Je le défis du regard, et m'attarde longuement sur son visage marqué par des cernes qui en disent long sur son état de fatigue. Je pose une main sur sa joue, et ose lui dire combien il m'a manqué. À ma grande surprise, Toumi me laisse faire.

Je m'approche et dépose sur sa bouche un baiser furtif; un demi-sourire s'esquisse sur lèvres charnues, avant de disparaitre aussi vite qu'il est arrivé.

— Il ne faut pas faire ça Gaby, tu risques gros et moi je joue ma vie !
— J'en ai envie...

Je l'embrasse à nouveau, il me rend mon baiser avec passion cette fois-ci.

Mon Dieu quel bonheur !

Je rêve de son moment depuis si longtemps mais Toumi y met très vite fin :

— Nous vivons dans des mondes parallèles Gaby, je ne pourrai rien t'apporter, dit-il inquiet.

Mes mains encadrent son beau visage; j'aime le contraste de nos épidermes.

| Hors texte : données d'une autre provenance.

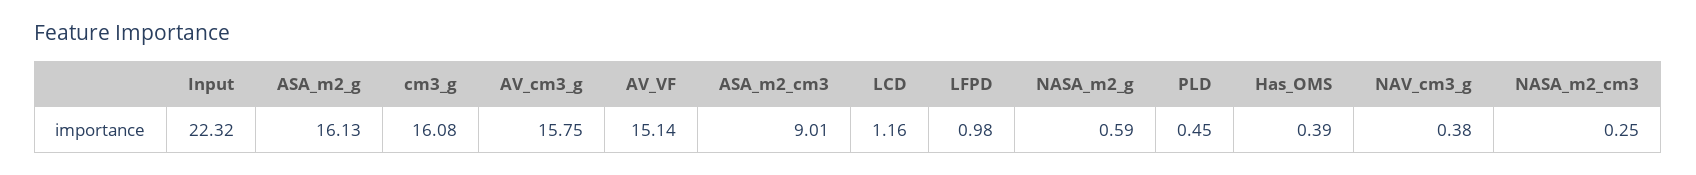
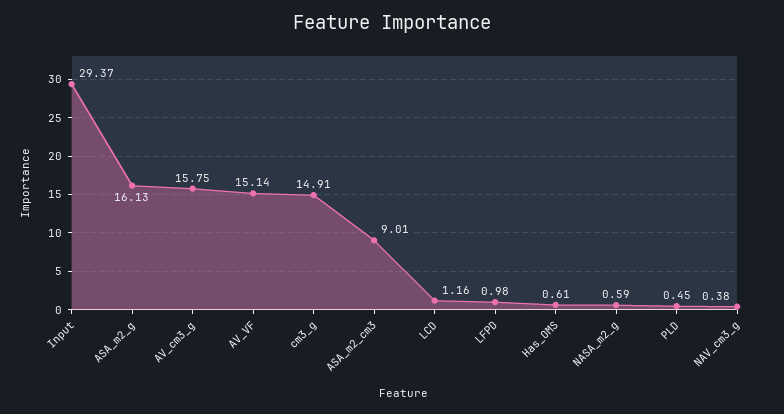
Input: 22.32 -> 29.37
cm3_g: 16.08 -> 14.91
Has_OMS: 0.39 -> 0.61
NASA_m2_cm3: 0.25 -> none

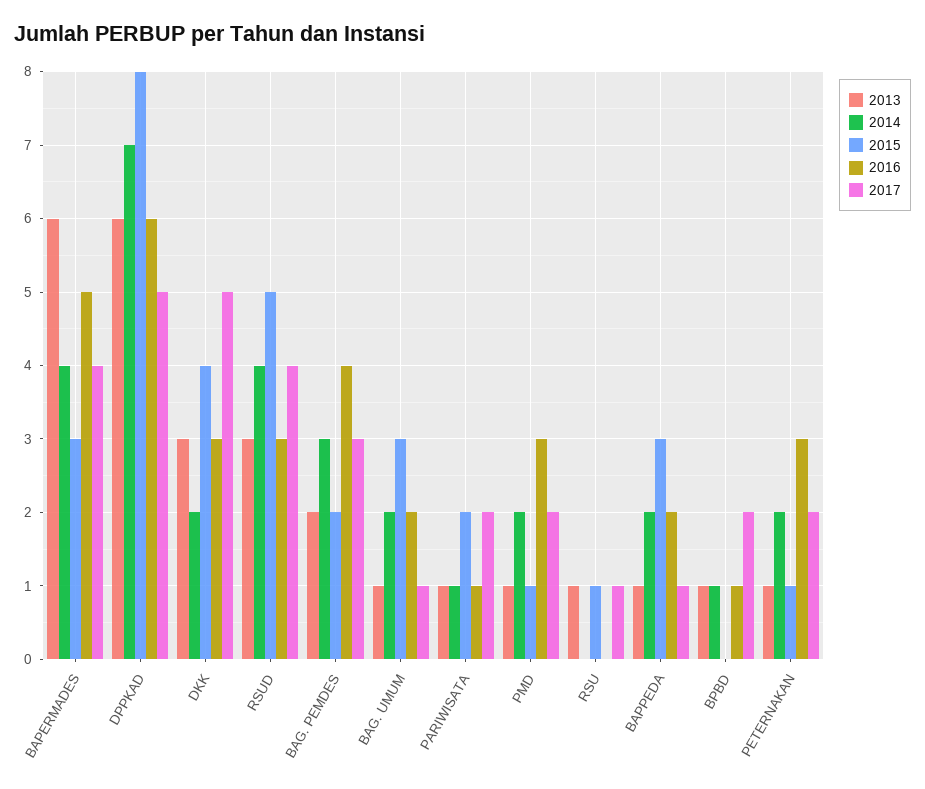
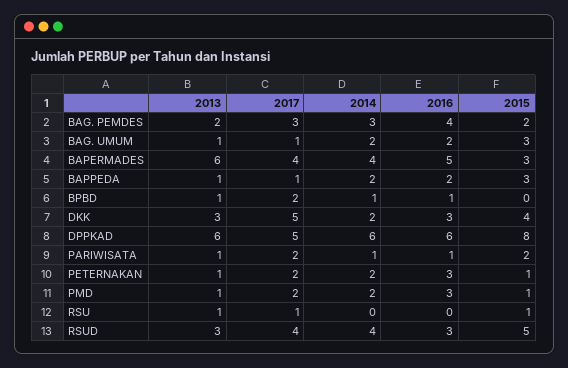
2014, DPPKAD: 7 -> 6

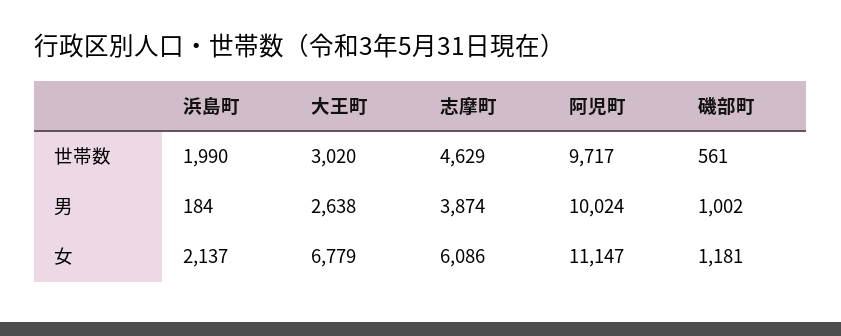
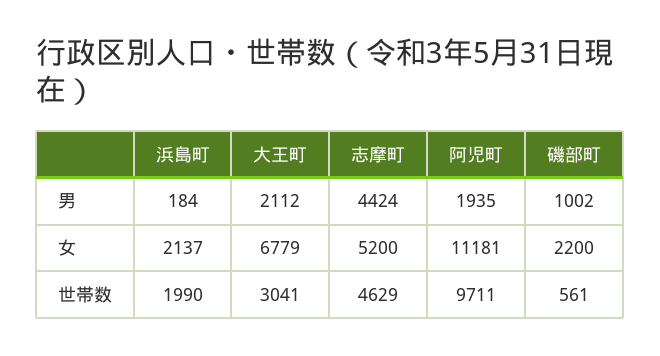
大王町, 世帯数: 3020 -> 3041
阿児町, 世帯数: 9717 -> 9711
大王町, 男: 2638 -> 2112
志摩町, 男: 3874 -> 4424
阿児町, 男: 10024 -> 1935
志摩町, 女: 6086 -> 5200
阿児町, 女: 11147 -> 11181
磯部町, 女: 1181 -> 2200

Mes doigts qui brûlent de passion, parcourent sa peau. Elle est si lumineuse et si jolie.

— Moi, je suis certaine que tu peux m'apporter beaucoup. As-tu oublié Toumi ? As-tu oublié ce à quoi nous rêvions autrefois ?
— Autrefois, nous n'étions que des gamins en quête d'un idéal qui n'existe pas. Nous ignorions tout de la réalité.

Je tente à nouveau d'approcher ma bouche de la sienne.

— Non Gaby ! fait-il en me repoussant énergiquement.
— Alors laisse-moi t'embrasser une dernière fois, je dis en attrapant ses mains solides.

Je fais croiser nos doigts et me rapproche de lui encore une fois.

— Non Gaby ! Ça suffit... Je...
— Quoi ?
— Je tiens à ma vie !

Il ferme les yeux et se crispe. Je sais à cet instant qu'il se concentre pour faire taire ses sentiments. Il a peur de ce qui pourrait advenir s'il se laissait aller, et il a bien raison.

Seulement, j'ai vu l'étincelle dans son regard, j'ai vu qu'il a apprécié de poser ses lèvres sur les miennes, et tout cela nourrit mes espoirs et ma ténacité.

— Promets-moi au moins que nous nous reverrons Toumi.
— Je ne veux rien promettre.
— Toumi...
— Écoute Gabriella, je ne suis pas celui qui te convient. Trouve-toi un gars sérieux. Toi et moi ça ne marchera jamais. Combien je te dois pour cette consultation ?
— Rien, mon Dieu !
— Alors merci Docteur Du Quesne, balance-t-il avant de s'en aller sans jamais plus se retourner.